Tourism activities in Tagaytay City, not surprisingly, came to a halt. The two electric cooperatives in Batangas—Batangas 1 Electric Cooperative Inc. and Batangas 2 Electric Cooperative Inc.—reported a drastic drop in power consumption. Several power plants in Batangas were operating below their production capacity.
Initial estimates by the National Economic and Development Authority showed that Taal’s unrest resulted in P4.3 billion in economic losses within the 14-km radius of Taal, representing 0.17 percent of the gross regional domestic product of Calabarzon. The figure would balloon to P6.6 billion if the high-risk areas were expanded to a 17-km radius.
Sixteen towns and cities are within the 14-km radius, including San Nicolas, Agoncillo, Talisay, Laurel, Tanauan City, Tagaytay City, Cuenca, Mataas na Kahoy, Balete, Lemery, Taal, Lipa City, Santa Teresita, Malvar, Alitagtag and San Jose. Ten more towns would be added to the list if the high-risk areas would expand to a 17-km radius, including Alfonso, Calaca, Bauan, Lian, Nasugbu, San Luis, San Pascual, Santo Tomas, Tuy and Balayan.

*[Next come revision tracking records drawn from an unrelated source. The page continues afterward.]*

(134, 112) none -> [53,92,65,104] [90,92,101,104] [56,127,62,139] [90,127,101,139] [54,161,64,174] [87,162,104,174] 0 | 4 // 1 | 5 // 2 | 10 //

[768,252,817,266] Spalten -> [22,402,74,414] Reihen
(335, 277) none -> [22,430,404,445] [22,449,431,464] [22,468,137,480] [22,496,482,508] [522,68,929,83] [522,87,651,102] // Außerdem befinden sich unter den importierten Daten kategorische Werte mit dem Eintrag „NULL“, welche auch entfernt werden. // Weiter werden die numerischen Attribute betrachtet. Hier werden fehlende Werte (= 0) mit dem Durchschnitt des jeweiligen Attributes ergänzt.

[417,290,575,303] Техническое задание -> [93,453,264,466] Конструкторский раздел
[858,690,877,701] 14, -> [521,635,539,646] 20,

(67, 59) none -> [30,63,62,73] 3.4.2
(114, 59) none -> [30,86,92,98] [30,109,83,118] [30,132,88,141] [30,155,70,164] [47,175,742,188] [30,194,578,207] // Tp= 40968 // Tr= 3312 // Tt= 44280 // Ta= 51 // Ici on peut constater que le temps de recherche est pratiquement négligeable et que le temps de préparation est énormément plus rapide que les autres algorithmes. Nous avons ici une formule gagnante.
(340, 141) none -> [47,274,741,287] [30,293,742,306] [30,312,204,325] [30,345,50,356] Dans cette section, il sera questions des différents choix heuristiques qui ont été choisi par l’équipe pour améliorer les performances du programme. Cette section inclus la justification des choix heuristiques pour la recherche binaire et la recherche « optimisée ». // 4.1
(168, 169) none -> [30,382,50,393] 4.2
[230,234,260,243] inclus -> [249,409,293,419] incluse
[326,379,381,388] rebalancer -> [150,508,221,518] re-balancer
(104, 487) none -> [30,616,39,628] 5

Yet, there were still pieces of good news. Trade Secretary Ramon Lopez said about 90 percent of companies operating in the Calabarzon region have resumed operations, after a temporary disruption of one to two days.
Some of the largest industrial parks in the provinces of Batangas, Cavite, and Laguna had to temporarily stop their operations on January 12 and 13 as Taal Volcano spewed thick ashes that posed threat to human health. Companies quickly conducted a massive cleanup to resume operations after the wind changed direction.
However, businesses within the 14-km danger zone as identified in the Taal Volcano Base Surge Hazard Map released by Phivolcs were told to evacuate, along with the residents.
Philvolcs also encourages businesses outside the 14-km radius to have contingency measures and risk management plans ready in case of a hazardous eruption. The plan should include safety, recovery, and cleanup measures. The Department of Trade and Industry says the priority should be the safety of workers and their families before business continuity.
As Taal’s unrest is expected to last for weeks, if not months, it is important that there is a constant flow of communication between the government, businesses, and communities to avoid the loss of lives. Although no country can truly prepare for natural disasters as serious as what confront the Philippines, we should constantly observe risk management to mitigate the impact of calamities on our people and our economy.
It is heartening to see the long lines of vehicles carrying relief goods to Batangas towns following the volcano’s eruption. Coordination with government agencies is critical to make sure the private-sector assistance will have the most meaningful impact on the most affected communities.
The government should also extend guidance and assistance to businesses at this point in terms of information, power and water security, and infrastructure to ensure business continuity. In case of disruption, we should try to quickly recover as a showcase of Filipino resiliency.